Donald Kirkpatrick’s four levels of training: Lessons from a Legend

When Donald L. Kirkpatrick,  Professor Emeritus, University Of Wisconsin first gave his ideas for a  series of articles to be published in the Journal of American Society of Training Directors in the year 1959, hardly had anyone anticipated that this was to be the stuff of legend. The articles were subsequently included in what went on to become the bible of workplace training, his book- Evaluating Training Programs, published in 1994. The book further clarifies his earlier thoughts on training in the form of a comprehensive four-level evaluation model that is now considered the industry standard across the HR and training communities. Here  is what the model basically measures and how:

DONALD-KIRKPATRICK

Reaction

The model seeks to find out how the trainees felt about the learning and training experience by fetching answers to questions like:

  •   Did the trainees enjoy the training?
  •   Did they consider it relevant in terms of the time they invested?
  •   What was the level of participation?
  •   How useful do they think the training was for helping them in their everyday work roles?

Answers to these questions may be obtained by using ‘happy sheets’ which are paper-pencil or online surveys typically administered immediately after the conclusion of the training event. Verbal reactions of trainees are also analysed by instructors and managers. Evaluating the reaction is essential to streamline the organization’s efforts towards those learning activities that are deemed important. Moreover, upset or disappointed trainees are likely to spread negative word of mouth to others who might be deciding whether to go for such learning experiences.

Learning

By evaluating learning, the model seeks to quantify the actual increase in knowledge or intellectual capability from before to after the learning experience. This is done by asking questions like:

  •  Did the trainees learn what was intended to be taught?
  •  Did they experience what was intended for them to experience?
  •  In the specific skill/knowledge that was to be imparted, what is the extent of advancement or change in the trainees?

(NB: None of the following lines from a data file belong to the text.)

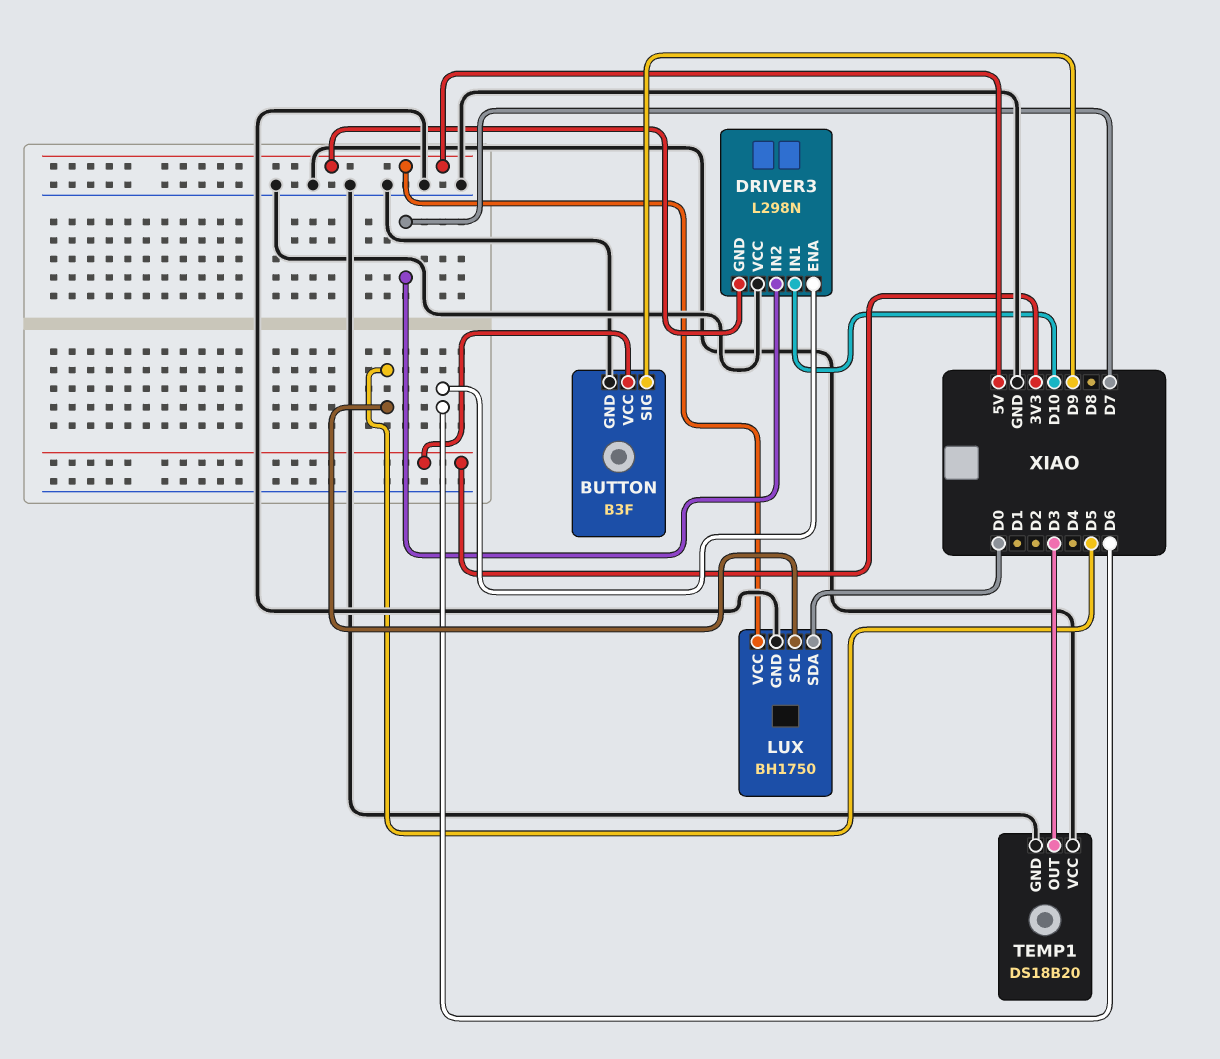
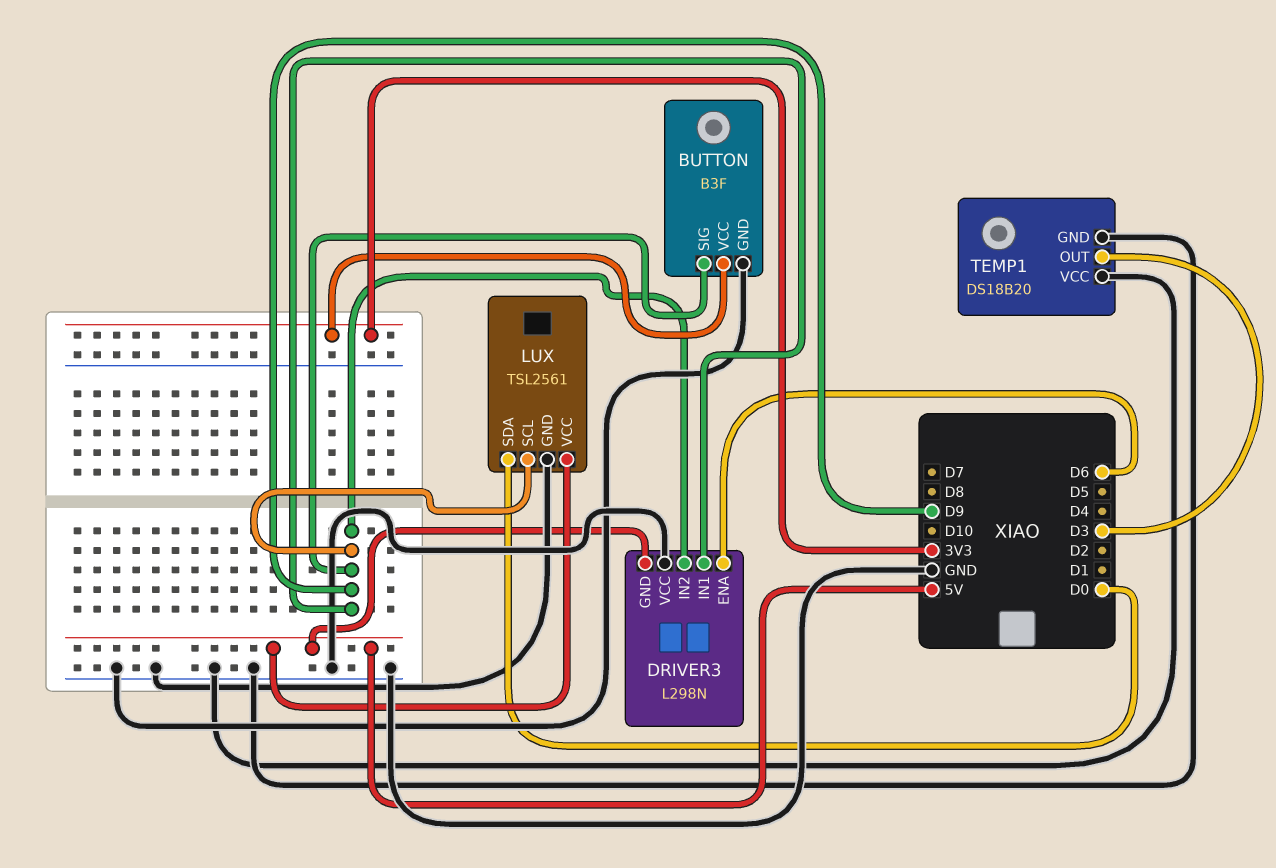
DRIVER3 pin IN1: D10 -> D9
DRIVER3 pin IN2: D7 -> D9
LUX: BH1750 -> TSL2561
LUX pin SCL: D5 -> D9

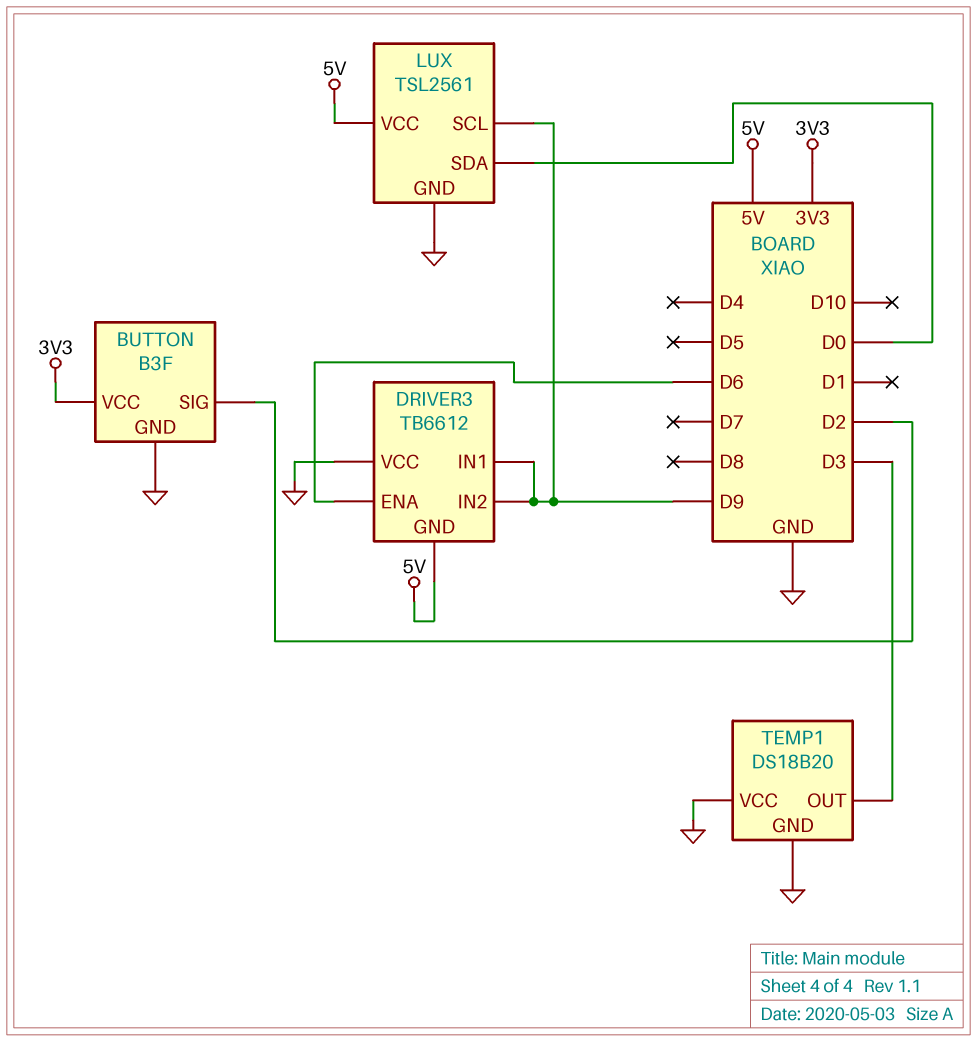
BUTTON pin SIG: D9 -> D2
DRIVER3: L298N -> TB6612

Written assessments or face-to-face interviews before and after the training event are used to gather information on this front. Reliable, consistent and clear scoring measurements are used to analyse how far was the learning delivered. However, this is easier said than done while measuring abstract skills like attitudinal development.

Behaviour

Behaviour evaluation is the extent to which the trainees applied the learning and changed their behaviour. This usually requires soft skills on the part of the manager, who might try to find answers to questions like:

  •   Were the skills imparted during training applied on the job?
  •   Was there noticeable and measurable change in the activity and performance of the participants?
  •   Is the change in behaviour sustainable?
  •   Would the trainee be able to transfer his learning to another person?

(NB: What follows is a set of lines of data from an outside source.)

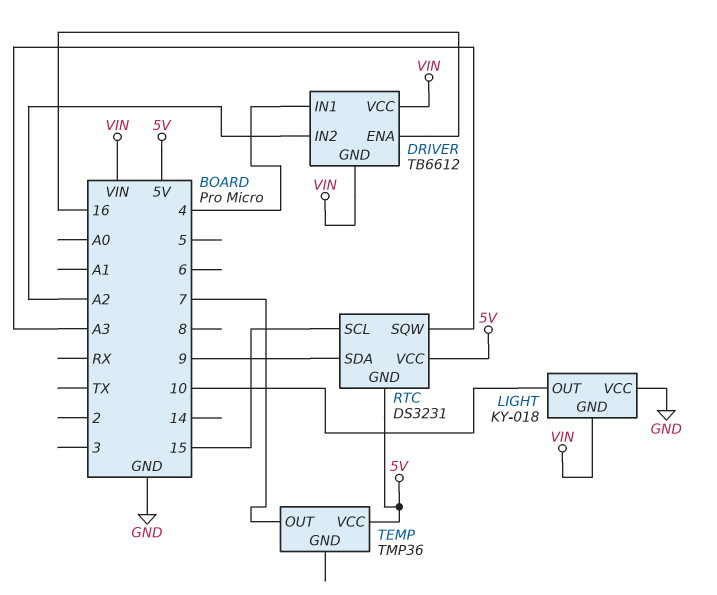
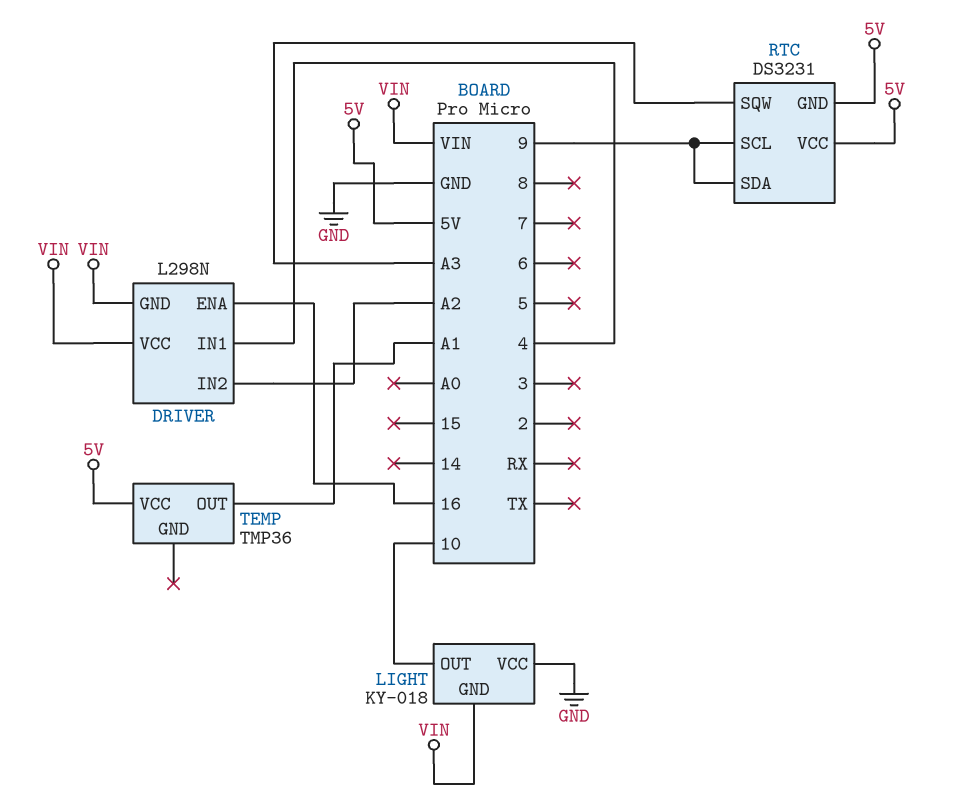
DRIVER: TB6612 -> L298N
RTC pin SCL: 15 -> 9
TEMP pin OUT: 7 -> A1

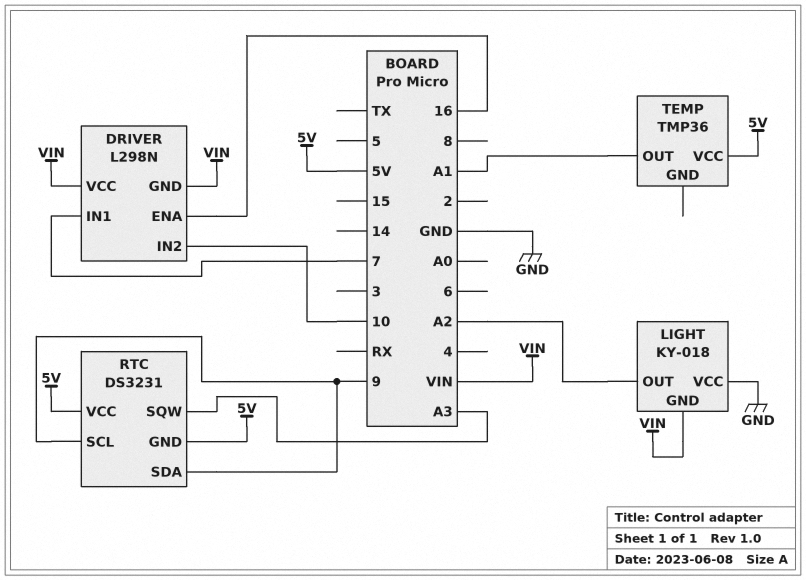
DRIVER pin IN1: 4 -> 7
DRIVER pin IN2: A2 -> 10
LIGHT pin OUT: 10 -> A2

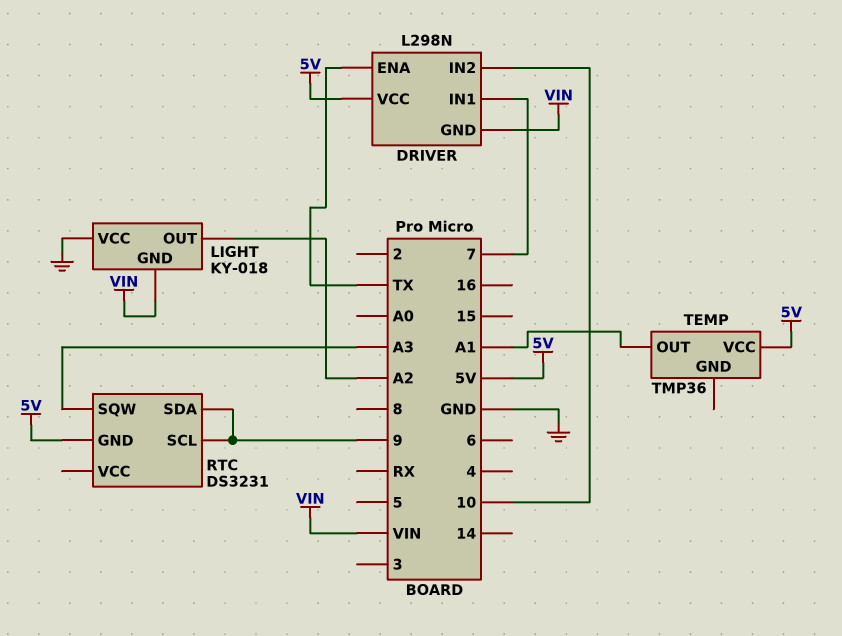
DRIVER pin ENA: 16 -> TX
DRIVER pin VCC: VIN -> 5V
RTC pin VCC: 5V -> none

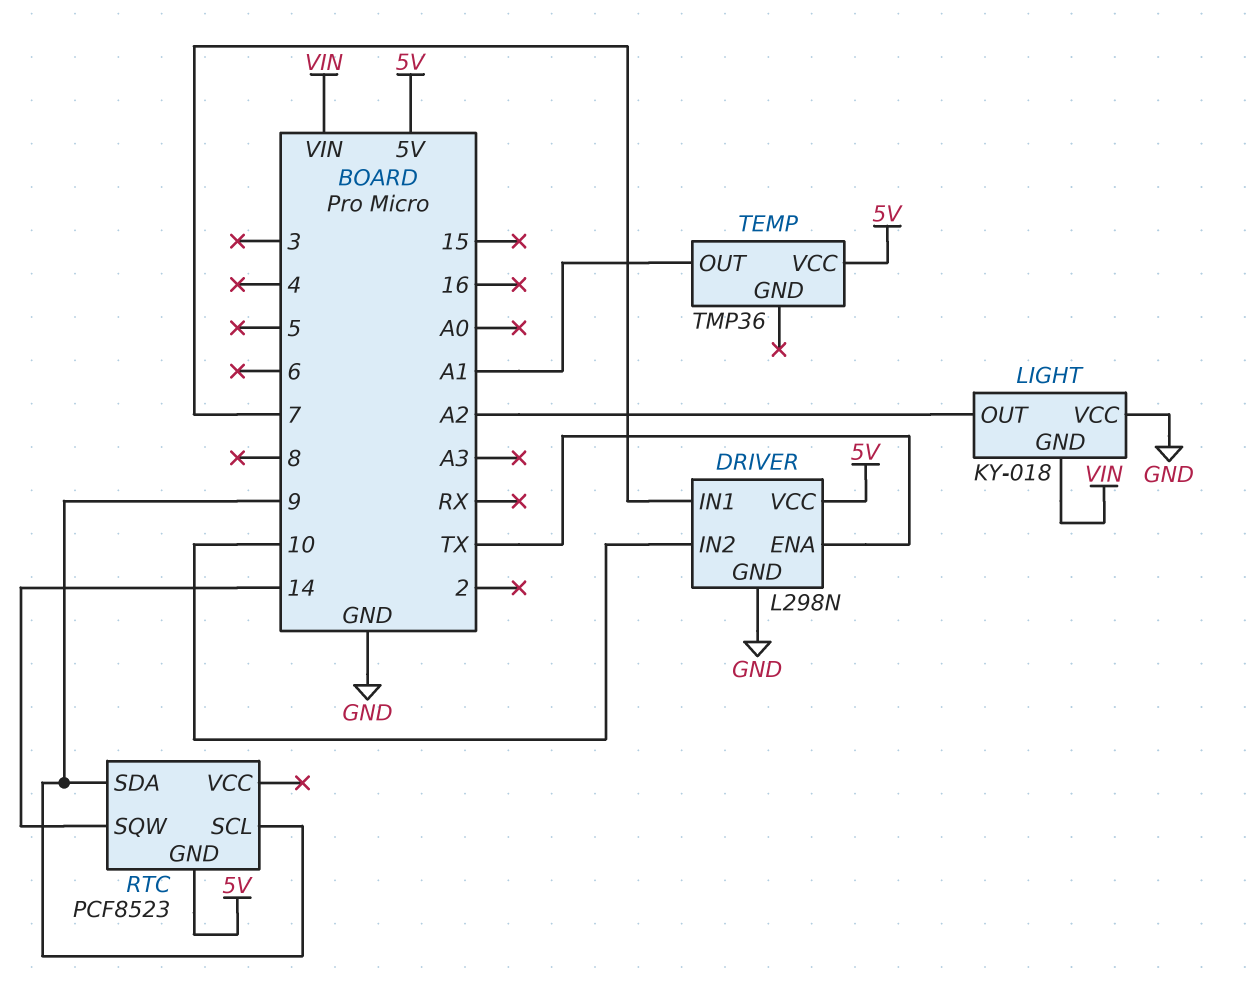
DRIVER pin GND: VIN -> GND
RTC: DS3231 -> PCF8523
RTC pin SQW: A3 -> 14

To assess the behavioural changes, the focus is more on subtle techniques like observation and interview to interpret learners’ reactions. Behaviour change evaluation is possible given good support and involvement from line managers or trainees, so it is advisable to gain their(trainees’) confidence from the start by identifying benefits for them.

Results

This is the ultimate test of the usefulness of the training because it evaluates the effect on the business or environment resulting from the improved performance of the trainee. This is achieved by deriving answers to questions like:

  •   Does the training program give good returns on investement?
  •   Is there an increase in the business performance indicators like volumes, values, percentages, etc.?
  •   Is there a reduction in number of complaints, failure instances, wastage etc.?

Though individually results evaluation is not particularly difficult, the challenge lies in identifying which measures relate to the trainee’s input and influence and how. Also, external factors significantly affect organisational and business performance, which cloud the true cause of good or poor results.

Inspite of a few considerations regarding the time and cost factors, particularly for organizations that do not have a dedicated training department, Kirkpatrick’s model is the most popular model of training evaluation. Organizations world over have benefited from it.